__AIM OF THE EXERCISE__: Copy the text of every item below word for word, and leave out the pictures.

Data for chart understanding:

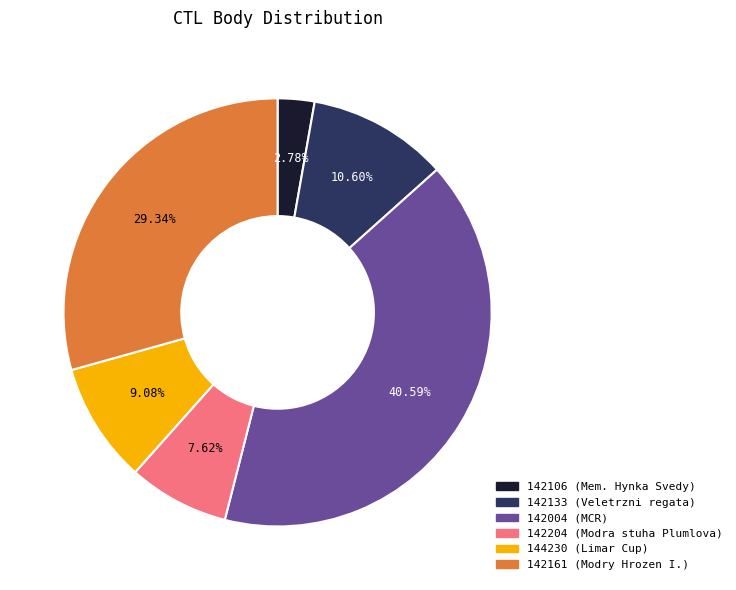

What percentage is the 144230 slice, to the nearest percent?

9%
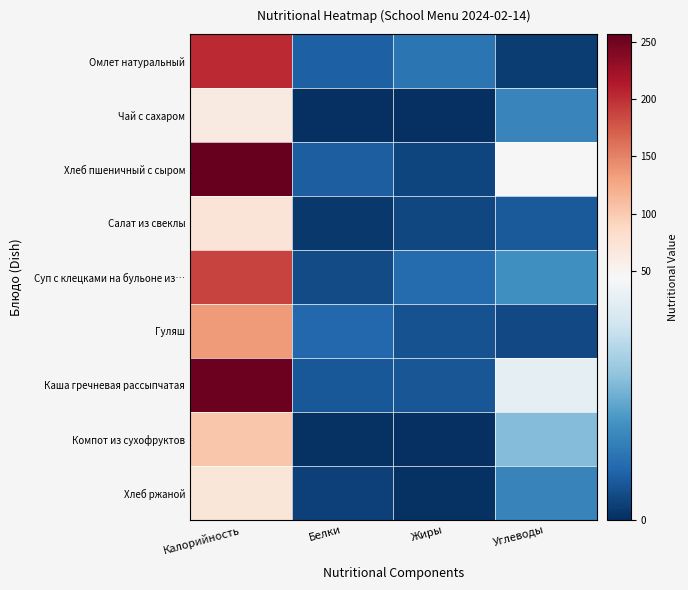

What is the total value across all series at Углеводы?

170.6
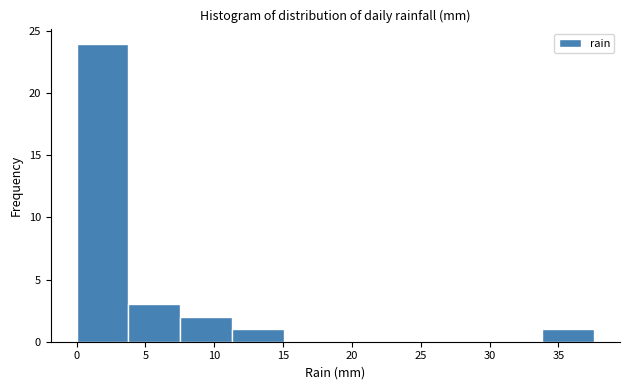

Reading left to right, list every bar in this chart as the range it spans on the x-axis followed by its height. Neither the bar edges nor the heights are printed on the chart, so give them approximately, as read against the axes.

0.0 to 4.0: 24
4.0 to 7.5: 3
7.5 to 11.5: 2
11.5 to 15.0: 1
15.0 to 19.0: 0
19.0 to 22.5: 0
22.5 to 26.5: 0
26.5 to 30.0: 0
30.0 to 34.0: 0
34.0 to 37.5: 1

__ANSWER SPACE__:
What percentage is the 144230 slice, to the nearest percent?

9%

What is the total value across all series at Углеводы?

170.6

Reading left to right, list every bar in this chart as the range it spans on the x-axis followed by its height. Neither the bar edges nor the heights are printed on the chart, so give them approximately, as read against the axes.

0.0 to 4.0: 24
4.0 to 7.5: 3
7.5 to 11.5: 2
11.5 to 15.0: 1
15.0 to 19.0: 0
19.0 to 22.5: 0
22.5 to 26.5: 0
26.5 to 30.0: 0
30.0 to 34.0: 0
34.0 to 37.5: 1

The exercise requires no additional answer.